June 08, 2009, (Sawf News) - Early treatment of Alzheimer's can make life better for Alzheimer patients, a debilitating disease that affects someone every 70 seconds. Here are some tell tale signs that help you in recognizing its onset.

Alzheimer’s is a progressive disease that causes physical changes deep inside the brain and it is the seventh leading cause of death in USA. As many as 5.3 million people in America are affected by this deadly disease.

This fatal disease has become the greatest medical challenge for America as it affects someone every 70 seconds. It gets worse with time as it destroys brain cells, causing problems with memory, thinking and behavior which can be severe enough to affect work, lifelong hobbies or social life. The bad news is that till date, doctors haven’t found a cure for Alzheimer’s but the positive news is that early treatment of this disease can definitely make life better for Alzheimer's patients.

Dr. Jennifer Ashton, a Fox News medical contributor, says that there are 3 major outward signs for detecting Alzheimer’s:

1. Loosing track of time and place: This might include not knowing what season it is, forgetting important dates and events, asking for the same information again and again, forgetting names and appointments but remembering them later.

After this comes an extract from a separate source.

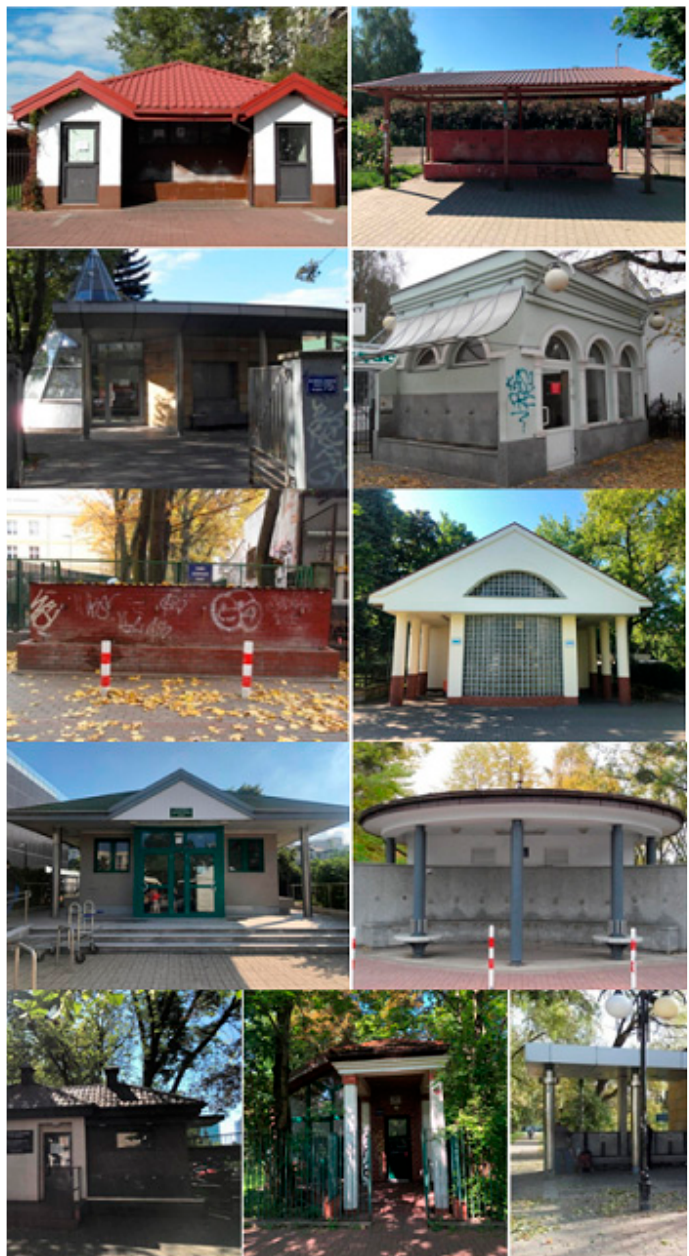
Figure 1. Oligocene water intakes included in the study. In order to confirm the presence of E. coli in the water, the material taken from the yellow-colored colonies obtained on the surface of the filter was transferred to lactose bril- liant green bile broth (Merck Polska, Warsaw Poland) and peptone broth with tryptophan (Merck) (medium for detecting the indole-producing bacteria). The cultures were then incubated for 24 h at 44 ◦ C. The presence of gas, indicating the occurrence of a lactose fermentation reaction on the brilliant green bile broth and the presence of indole formed from tryptophan with the participation of bacteria, wastaken as a positive result. The results for coliforms and fecal enterococci were reported as the number of CFU/100 cm 3 of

2. Problem with visual images and spatial coordination: People with this disease don’t recognize their own reflection in the mirror. They might have trouble in judging distances, color or contrasts.

3. New problems with words, reading or writing: This includes not being able to recall the common words we use in day to day conversations like looking at a clock and calling it a hand watch and not getting the right word for it. This impairment in using and understanding languages is called Aphasia.

Other outward signs are:

4. Challenges in planning or solving problems: Patients might have problem working with numbers or remembering a recipe or keeping track of monthly bills.

5. Difficulty completing familiar tasks at home or office or at leisure: Sometimes people forget the directions of a familiar location or have problems in managing budget at work.

6. Misplacing things and losing ability to retrace them: The affected person might put things in unusual places. People might lose things and be unable to go back over their steps to find it.

7. Changes in mood and personality: Affected people might become confused, suspicious, depressed, fearful or anxious.

8. Onset of Agnosia: This is the inability to process sensory information, which is a disorder in perception. For example, people might run into furniture being unable to comprehend what they see.

9. Onset of Apraxia: A person affected by Alzheimer’s might be incapable of performing basic motor skills like walking, dressing or eating.

The inward signs of Alzheimer’s are:


The frontal lobe, Cerebral Cortex, helps carry out purposeful behaviors and complex reasoning. When Alzheimer's strikes the frontal lobe, victims lose the ability to plan and initiate complicated activities like balancing a checkbook. Photo Credit: PBS

The healthy and puffy part of the brain called Cerebral cortex shrinks in size when a person is affected by this disease. Cerebral Cortex is the center of reasoning, language and all other higher level thoughts.


The hippocampus (Curved shaped) takes our immediate thoughts and impressions and turns them into memories. Alzheimer's attacks the hippocampus first, so short-term memory is the first thing to fail. Photo Credit: PBS

Another part of the brain called hippocampus becomes bigger as compared to a normal healthy brain. Hippocampus, which is very important for new memories, processing memories and recollection, gets bigger thereby shrinking the size of the brain. As a result the brain stops functioning normally. As Alzheimer’s attacks Hippocampus first, short term memory is the first thing to fail.

The only way of making life better for an Alzheimer’s victim is to take him/her to a doctor as soon as you see any of the above mentioned symptoms. Don’t mistake these signs as signs of ageing and don’t let your beloved slip into worse and more advanced stages of Alzheimer’s.